Guangdong local Wen Tao, 54, was among the first batch of apprentices to join the hotel 30 years ago.

Back then, the chance to study under foreign chefs was considered a rare opportunity. "For chefs to prepare authentic foreign cuisine, they must first have a deep understanding of a country's culinary culture," said Wen, who now works as sous-chef at the hotel's River Cafe restaurant.

"Take tempura for example. You must guarantee the freshness of the food and take good control of the temperature of the oil. Using the right oil is also a key component to make crispy, delicious tempura," said Wen at the Asian Cuisine Festival in Guangzhou, which concluded on May 23.

Krueawisen Kanyarat, 38, from Vietnam, leads the kitchen team of Vietnamese restaurant "Vietmiam." She chose to stay in Guangzhou due to a "love of Chinese cuisine." Telling Xinhua her favorite dish is malatang (hot spicy soup), she now prepares sweet, sour and spicy Vietnamese dishes for curious Guangzhou diners alongside a team of local chefs.

Vietmiam is among a fleet of international restaurants that took part in the week-long festival. Featuring 40 events to showcase Cantonese and Asian cuisine, it took diners on gastronomical journeys around the globe with chefs from all over Asia participating. It is a perfect stage to showcase how Guangzhou has evolved since it opened its doors to the world.

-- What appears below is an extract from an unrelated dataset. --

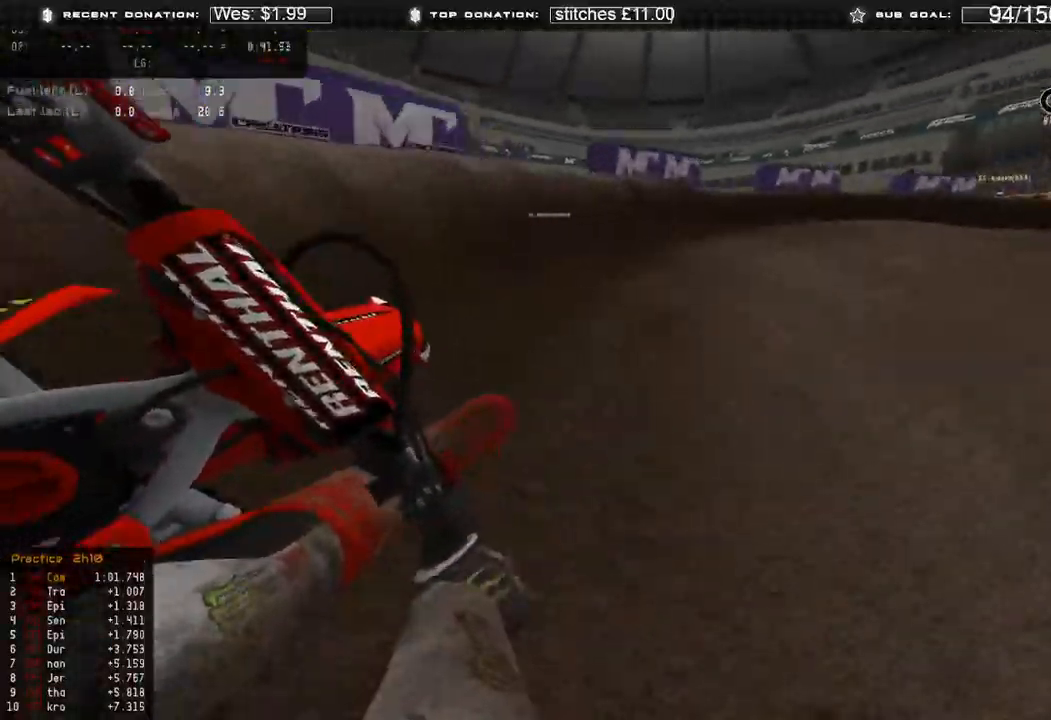
{"buttons": [], "left_stick": "up-right", "right_stick": "down", "events": [[33, "L2", "up"], [50, "R2", "up"], [250, "R2", "down"], [400, "R2", "up"]]}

Like many chefs in Guangzhou who have fused exotic cuisine with local dishes, Filipino celebrity chef Michelle Adrillana, who came to participate in the festival, incorporated Chinese elements in her recipes. She even created Filipino-style dishes based around Chinese BBQ pork buns.

"Chinese food is available all over the Philippines, open 24-hours everywhere because there is a very large Chinese community," Adrillana said.

Adrillana, who has visited China many times since 1999, was impressed by how adventurous the younger generation can be when it comes to trying new food.

"Some are quirky, some stick to basics. The very young are very adventurous, especially the well-traveled, regardless of age bracket," Adrillana said.

For her, participating in the festival meant more than just sharing her native cuisine. It was also about building bridges. "We call it cultural diplomacy, or gastro-diplomacy, which builds friendship ties."